Solved

Query to compare data sets

Posted on 2011-09-21
14
384 Views
Last Modified: 2012-05-12
What I am trying to do is compare two data sets and only return rows that have differing values or are add/deleted  example:

Series    item num    price
TTT    1234    1.23
TTT    3456    2.45
TTT    6789    6.78
TTT    8765    9.01
ZZZ    1234    1.23
ZZZ    3456    2.45
ZZZ    6789    6.78
ZZZ    4321    7.89
ZZZ    8765    9.02
ZZZ    9999    9.88

I want to compare series ZZZ in the same table to previous series TTT and find what has been added, removed, and changed so the quries would produce

Deleted:  ZZZ    4321    7.89
Added: ZZZ    9999    9.88
Changed:  TTT    8765    9.01, ZZZ    8765    9.02

I know how to do basic queries but I think this would require joins of some sort.
0
Comment
Question by:jason987
  • 7
  • 5
  • 2
14 Comments
 
LVL 3

Expert Comment

by:dkellner
ID: 36575732
Not completely clear but if I get it right, you're looking for this:

(assume you have a MyTable with a field ListNr that's 1 for the first recordset and 2 for the second; there are some kind of products in the table and they're identified by a productID...  then you can adapt this to your actual situation and queries)

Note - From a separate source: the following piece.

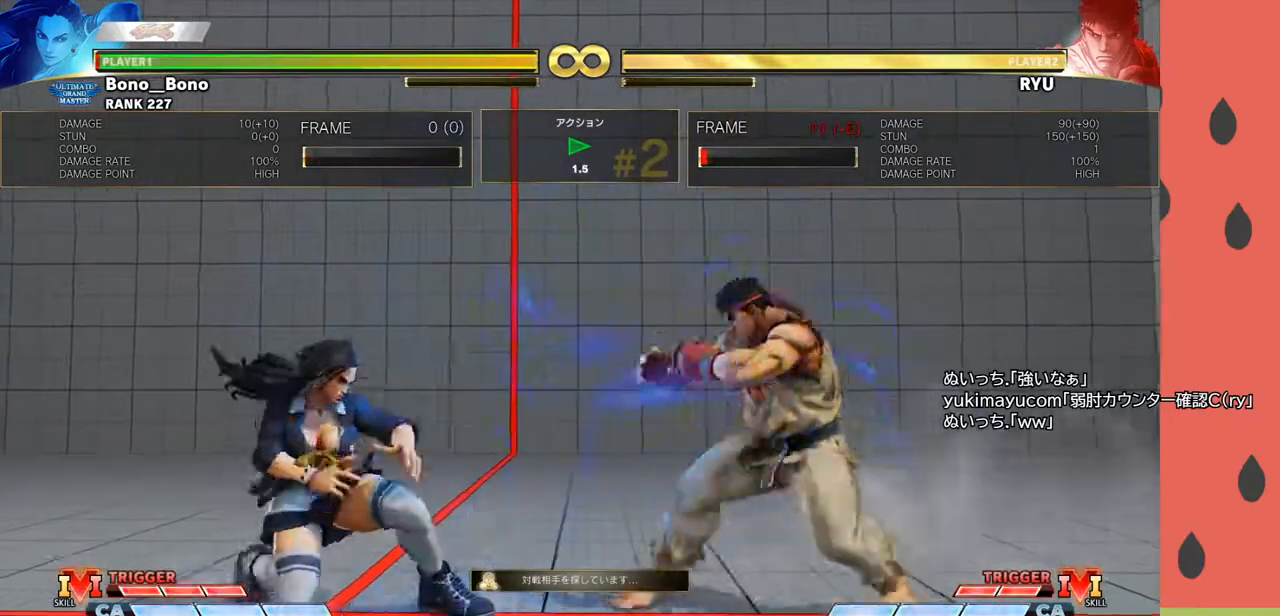
{"buttons": [], "left_stick": "left", "events": [[200, "left_stick", "down"], [383, "left_stick", "left"]]}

So, the trick is to join the same table to itself:

SELECT * FROM MyTable AS T1
    LEFT JOIN MyTable AS T2 ON T1.productID=T2.productID
    WHERE 1
    AND T1.ListNr=1
    AND T2.ListNr=2
    AND T1.productID IS NOT NULL
    AND T2.productID IS NULL
;

Open in new window


Wonder if this helps and the logic is clear.  I didn't test this example as it's time consuming to build the necessary tables but it illustrates the way to go.
0
 
LVL 5

Author Comment

by:jason987
ID: 36575867
I made a table using those field names and ran your query and it returned an empty set.
0
 
LVL 3

Expert Comment

by:dkellner
ID: 36575893
Yes because it's only the way to do it.
But if you give me an sql export I'll try to tell what's missing.
0
 
LVL 5

Author Comment

by:jason987
ID: 36575975

SET SQL_MODE="NO_AUTO_VALUE_ON_ZERO";


/*!40101 SET @OLD_CHARACTER_SET_CLIENT=@@CHARACTER_SET_CLIENT */;
/*!40101 SET @OLD_CHARACTER_SET_RESULTS=@@CHARACTER_SET_RESULTS */;
/*!40101 SET @OLD_COLLATION_CONNECTION=@@COLLATION_CONNECTION */;
/*!40101 SET NAMES utf8 */;


-- Table structure for table `test`
--

CREATE TABLE IF NOT EXISTS `test` (
  `ListNr` varchar(11) NOT NULL,
  `productID` varchar(256) NOT NULL,
  `PRICE` decimal(11,8) NOT NULL
) ENGINE=MyISAM DEFAULT CHARSET=latin1;

--
-- Dumping data for table `test`
--

INSERT INTO `test` (`ListNr`, `productID`, `PRICE`) VALUES
('TTT', '1234', '1.23000000'),
('TTT', '3456', '2.45000000'),
('TTT', '6789', '6.78000000'),
('TTT', '8765', '9.01000000'),
('ZZZ', '1234', '1.23000000'),
('ZZZ', '3456', '2.45000000'),
('ZZZ', '6789', '6.78000000'),
('ZZZ', '4321', '7.89000000'),
('ZZZ', '8765', '9.02000000'),
('ZZZ', '9999', '9.00000000');

Open in new window

0
 
LVL 3

Expert Comment

by:dkellner
ID: 36576255
Okay, now my query tried to find all the rows missing from list 2, existing in list 1 only. There are no such rows as I see. You need several queries for several kinds of differences, like "in list1 but not in list2" (this is what you have now), "in list2 but not in list1" (this would return a nonzero result; swap t1/t2 in my last 2 lines in query), and "in list1 and in list2 but not the same data in other fields", which I have not implemented in detail but it's quite obvious.
0
 
LVL 5

Author Comment

by:jason987
ID: 36576348
I ran both:

SELECT * FROM test AS T1
   LEFT JOIN test AS T2 ON T1.productID=T2.productID
   WHERE 1
   AND T1.ListNr='ZZZ'
   AND T2.ListNr='TTT'

   AND T1.productID IS NOT NULL
   AND T2.productID IS NULL

and

SELECT * FROM test AS T1
   LEFT JOIN test AS T2 ON T1.productID=T2.productID
   WHERE 1
   AND T1.ListNr='TTT'
   AND T2.ListNr='ZZZ'
   AND T1.productID IS NOT NULL
   AND T2.productID IS NULL

Both returned nothing.  Am I misunderstanding you?
0
 
LVL 3

Expert Comment

by:dkellner
ID: 36576992
No, sorry, I'm telling the wrong thing.
You can't do this left join thing with both lists in one table because join will always find the product in the same list and say "hey, I've got it".  Won't be NULL.  Damn thing.

Okay then.
Shall we use temporary tables or solve the problem in PHP?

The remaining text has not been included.